> **DATA FOR PROCESSING**
■ ■ ■ ■

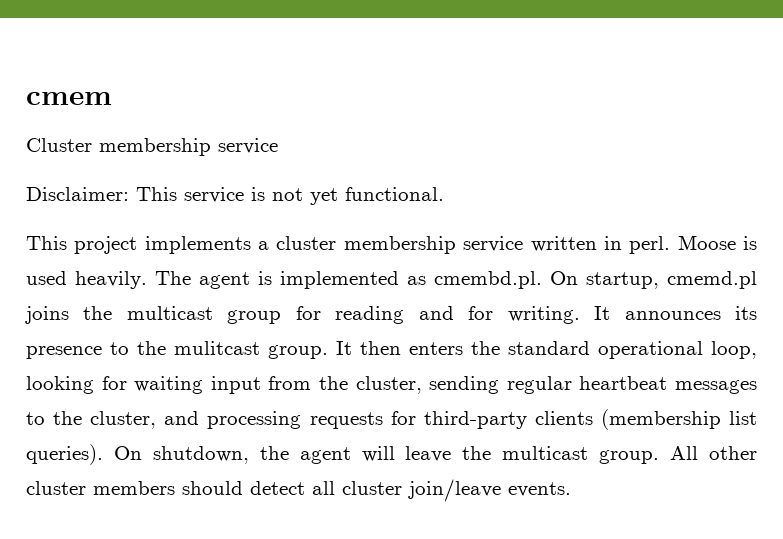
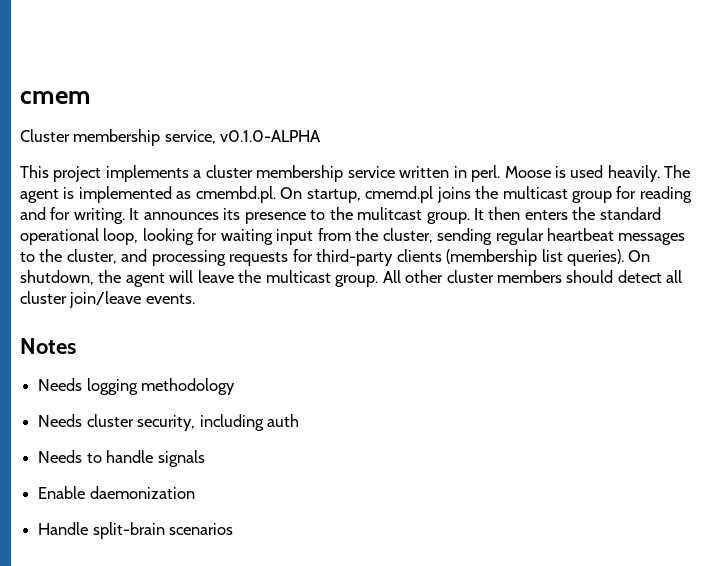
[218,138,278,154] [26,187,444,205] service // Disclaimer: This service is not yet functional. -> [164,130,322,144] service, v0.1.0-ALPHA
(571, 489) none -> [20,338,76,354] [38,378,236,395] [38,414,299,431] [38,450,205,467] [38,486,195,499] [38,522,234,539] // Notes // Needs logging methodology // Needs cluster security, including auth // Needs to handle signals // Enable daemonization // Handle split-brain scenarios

■ ■ ■ ■

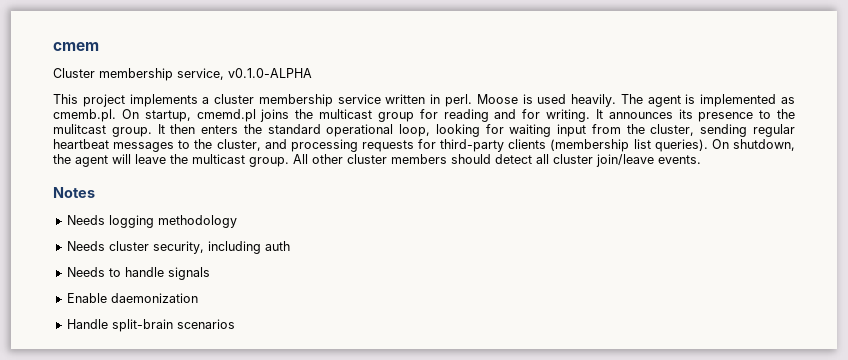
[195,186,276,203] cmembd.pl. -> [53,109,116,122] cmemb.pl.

■ ■ ■ ■

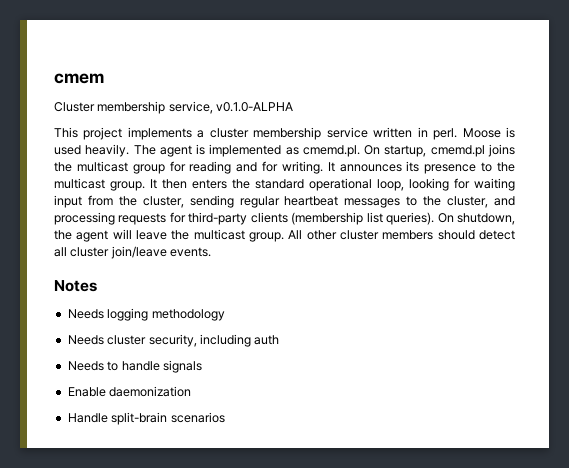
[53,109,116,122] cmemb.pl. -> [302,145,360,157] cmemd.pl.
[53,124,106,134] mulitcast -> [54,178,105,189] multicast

■ ■ ■ ■

> **TASK DESCRIPTION**
From the records above, determine how many lines hold "cmemb" and give only that number.

> **REPLY TO THE TASK**
2